We will now get to watch whether Justice Elena Kagan’s prediction will prove true, that the ruling in Hobby Lobby’s favor will bring religious objectors “out of the woodwork”.

3 Comments for “Corporations Are Now Persons With Religious Sensibilities, Says Supreme Court”

  1. Conservative

    Ah, the liberal spin – no one is infringing on any woman’s right to use contraceptives – it merely rules that the government can’t force someone else to pay for them – contraceptives are elective not material for health – what’s next, the next nanny stater in the white house insisting face lifts are essential and must be paid for by employers? Might be essential for Nancy Pelosi but …

    • Derek Smithson

      The article’s objection has nothing to do with liberal. It is against a Supreme Court that absurdly twists corporations into having religious “feelings” so as to allow two selfish families to deny thousands of their workers the benefits that others receive under the healthcare law. Your inability to see the inequity in that, to simply call it “liberal spin”, instead only shows your right wing bias.

  2. jc

    Health benefit provisions aside, it was my understanding that the structure of a corporation was formulated, under provisions of mercantile laws, to allow the stockholders or owners to stand at arms length from the tax, commercial and civil liabilities of the enterprise while at the same time enabling it to spread its ownership more broadly, should the owners so desire. Today’s ruling appears to now be giving the owners the opportunity to, simultaneously, stand within the organization to provide it with the ability to disseminate their personal beliefs, practices, etc.

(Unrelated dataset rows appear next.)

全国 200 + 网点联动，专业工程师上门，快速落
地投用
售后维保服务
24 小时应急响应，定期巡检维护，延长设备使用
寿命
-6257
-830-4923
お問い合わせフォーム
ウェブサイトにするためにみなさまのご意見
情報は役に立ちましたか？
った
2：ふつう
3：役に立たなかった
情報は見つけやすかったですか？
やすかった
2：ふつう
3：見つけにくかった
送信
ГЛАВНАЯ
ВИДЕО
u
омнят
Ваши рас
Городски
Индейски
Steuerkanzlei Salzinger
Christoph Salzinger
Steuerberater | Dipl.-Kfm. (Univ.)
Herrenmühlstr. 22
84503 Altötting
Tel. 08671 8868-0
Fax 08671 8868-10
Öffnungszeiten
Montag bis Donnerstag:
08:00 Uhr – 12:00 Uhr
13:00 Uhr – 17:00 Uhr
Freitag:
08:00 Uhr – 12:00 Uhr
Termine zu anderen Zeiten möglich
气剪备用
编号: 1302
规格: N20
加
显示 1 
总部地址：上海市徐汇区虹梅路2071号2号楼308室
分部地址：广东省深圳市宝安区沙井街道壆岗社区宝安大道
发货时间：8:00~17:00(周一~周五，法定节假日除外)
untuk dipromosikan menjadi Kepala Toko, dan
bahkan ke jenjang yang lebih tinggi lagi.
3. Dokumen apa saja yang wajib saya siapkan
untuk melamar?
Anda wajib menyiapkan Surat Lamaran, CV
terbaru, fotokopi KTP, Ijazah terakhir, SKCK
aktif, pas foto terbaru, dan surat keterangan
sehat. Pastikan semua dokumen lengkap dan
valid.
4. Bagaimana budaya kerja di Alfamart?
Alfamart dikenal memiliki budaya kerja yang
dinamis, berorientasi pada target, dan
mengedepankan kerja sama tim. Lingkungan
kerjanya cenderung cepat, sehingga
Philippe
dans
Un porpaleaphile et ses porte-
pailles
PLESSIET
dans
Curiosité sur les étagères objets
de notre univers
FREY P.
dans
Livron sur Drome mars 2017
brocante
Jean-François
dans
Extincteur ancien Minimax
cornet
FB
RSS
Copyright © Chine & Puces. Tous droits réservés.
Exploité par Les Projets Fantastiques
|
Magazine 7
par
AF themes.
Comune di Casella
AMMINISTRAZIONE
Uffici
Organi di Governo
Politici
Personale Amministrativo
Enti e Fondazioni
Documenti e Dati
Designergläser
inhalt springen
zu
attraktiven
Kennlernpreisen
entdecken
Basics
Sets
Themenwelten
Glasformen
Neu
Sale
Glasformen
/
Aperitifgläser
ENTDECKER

    Granted that in this ruling the Court has tried to draw a line around the decision thus restricting its immediate affect, however, having once raised the precedent they will find that, as they cannot dictate to litigants what it is the litigant wishes to contest in future, this ruling can, inevitably, lead to troubling instances of corporate overreach which can be as insidious as those attributed government without the theoretical control of having to face the electorate.